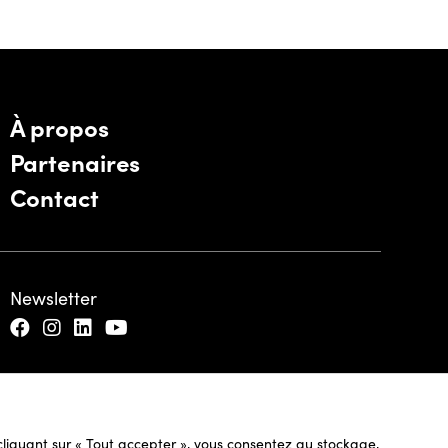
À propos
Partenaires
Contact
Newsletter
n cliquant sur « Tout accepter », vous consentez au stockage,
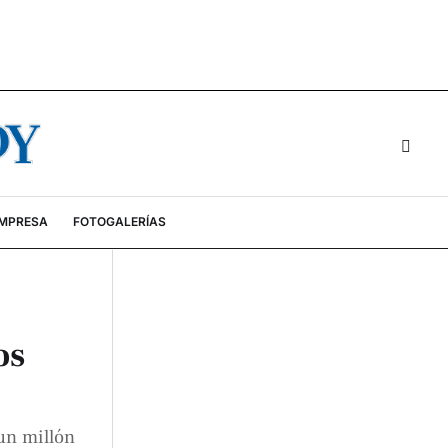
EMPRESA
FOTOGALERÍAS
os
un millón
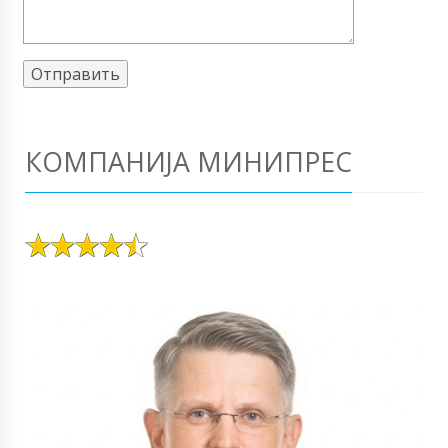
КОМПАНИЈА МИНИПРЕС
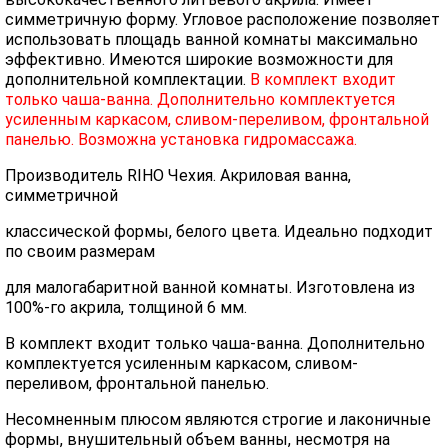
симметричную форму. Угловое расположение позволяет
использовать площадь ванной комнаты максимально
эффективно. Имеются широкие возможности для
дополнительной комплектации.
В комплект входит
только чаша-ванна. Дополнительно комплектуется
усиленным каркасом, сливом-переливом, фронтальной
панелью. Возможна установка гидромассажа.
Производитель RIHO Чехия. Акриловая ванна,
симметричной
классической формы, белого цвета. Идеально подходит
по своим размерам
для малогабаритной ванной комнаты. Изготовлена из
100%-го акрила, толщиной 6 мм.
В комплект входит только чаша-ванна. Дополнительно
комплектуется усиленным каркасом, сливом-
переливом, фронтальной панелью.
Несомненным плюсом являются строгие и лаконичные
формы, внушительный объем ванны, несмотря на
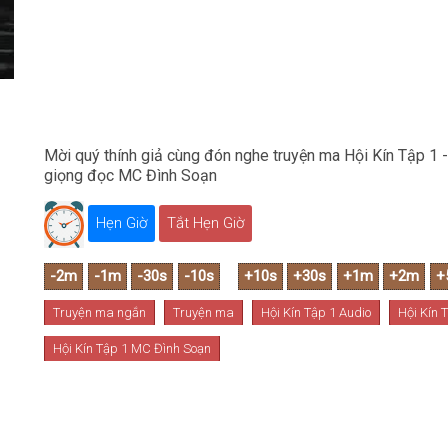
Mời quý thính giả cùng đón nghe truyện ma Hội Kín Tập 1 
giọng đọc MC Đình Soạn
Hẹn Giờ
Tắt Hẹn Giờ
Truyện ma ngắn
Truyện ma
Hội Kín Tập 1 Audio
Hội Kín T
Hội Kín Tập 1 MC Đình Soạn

==

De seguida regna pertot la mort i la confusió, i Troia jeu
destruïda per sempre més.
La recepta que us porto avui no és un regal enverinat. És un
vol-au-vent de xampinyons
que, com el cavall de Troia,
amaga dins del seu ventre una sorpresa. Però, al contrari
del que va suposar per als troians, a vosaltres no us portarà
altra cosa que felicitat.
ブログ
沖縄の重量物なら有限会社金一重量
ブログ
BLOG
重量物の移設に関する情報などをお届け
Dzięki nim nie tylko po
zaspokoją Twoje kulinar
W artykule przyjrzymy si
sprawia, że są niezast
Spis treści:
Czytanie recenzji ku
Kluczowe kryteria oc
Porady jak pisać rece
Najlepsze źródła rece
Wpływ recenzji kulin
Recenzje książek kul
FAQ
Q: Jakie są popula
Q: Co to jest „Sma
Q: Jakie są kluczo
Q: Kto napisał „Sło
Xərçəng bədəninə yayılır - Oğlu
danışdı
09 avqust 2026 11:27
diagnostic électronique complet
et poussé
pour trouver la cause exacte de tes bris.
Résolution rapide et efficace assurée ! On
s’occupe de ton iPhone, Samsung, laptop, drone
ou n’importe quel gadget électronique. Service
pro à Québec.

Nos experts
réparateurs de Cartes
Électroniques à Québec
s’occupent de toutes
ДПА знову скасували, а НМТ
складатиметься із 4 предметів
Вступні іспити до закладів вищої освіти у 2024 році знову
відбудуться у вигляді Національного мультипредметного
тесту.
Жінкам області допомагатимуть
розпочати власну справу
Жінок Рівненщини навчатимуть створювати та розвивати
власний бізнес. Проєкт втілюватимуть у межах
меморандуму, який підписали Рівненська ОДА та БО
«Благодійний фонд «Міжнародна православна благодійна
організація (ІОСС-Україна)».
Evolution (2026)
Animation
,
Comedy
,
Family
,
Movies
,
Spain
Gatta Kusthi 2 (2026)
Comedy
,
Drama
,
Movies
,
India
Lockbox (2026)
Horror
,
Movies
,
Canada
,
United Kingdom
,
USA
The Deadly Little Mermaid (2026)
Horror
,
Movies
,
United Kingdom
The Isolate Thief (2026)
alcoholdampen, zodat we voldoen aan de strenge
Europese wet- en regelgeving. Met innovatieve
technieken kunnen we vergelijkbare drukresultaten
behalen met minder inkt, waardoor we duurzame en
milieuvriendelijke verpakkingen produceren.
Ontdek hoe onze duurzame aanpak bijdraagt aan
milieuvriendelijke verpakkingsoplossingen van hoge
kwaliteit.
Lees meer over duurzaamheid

==

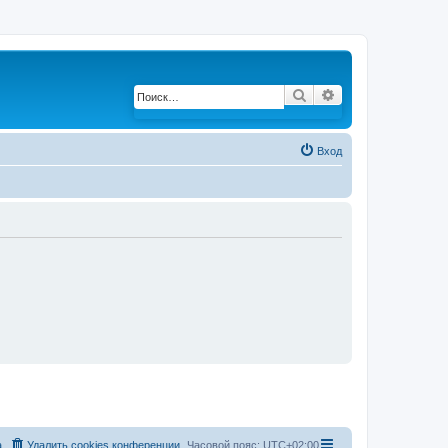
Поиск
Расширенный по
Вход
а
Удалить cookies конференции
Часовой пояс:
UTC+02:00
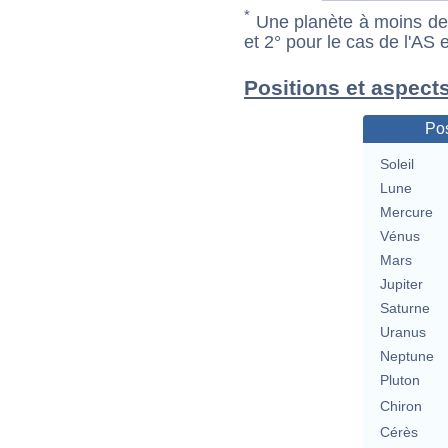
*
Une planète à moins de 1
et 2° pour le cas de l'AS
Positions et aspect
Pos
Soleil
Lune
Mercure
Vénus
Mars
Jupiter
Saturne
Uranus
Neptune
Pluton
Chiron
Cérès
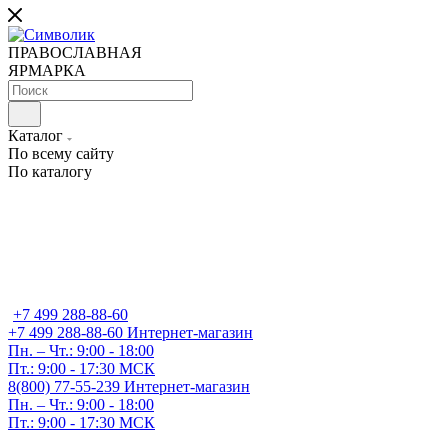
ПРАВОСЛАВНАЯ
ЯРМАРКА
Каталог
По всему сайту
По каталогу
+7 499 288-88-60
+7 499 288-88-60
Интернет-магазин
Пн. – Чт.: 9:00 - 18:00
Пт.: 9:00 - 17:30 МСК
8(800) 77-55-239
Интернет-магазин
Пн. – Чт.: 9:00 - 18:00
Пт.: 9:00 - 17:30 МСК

• [WHAT TO WORK ON] Put the record lines from the one containing "симметричную форму. Угловое" up to and including the one containing "классической формы, белого" into a numbered list, omitting any blank lines.

• [SOLUTION FOR THIS TASK]
1. симметричную форму. Угловое расположение позволяет
2. использовать площадь ванной комнаты максимально
3. эффективно. Имеются широкие возможности для
4. дополнительной комплектации.
5. В комплект входит
6. только чаша-ванна. Дополнительно комплектуется
7. усиленным каркасом, сливом-переливом, фронтальной
8. панелью. Возможна установка гидромассажа.
9. Производитель RIHO Чехия. Акриловая ванна,
10. симметричной
11. классической формы, белого цвета. Идеально подходит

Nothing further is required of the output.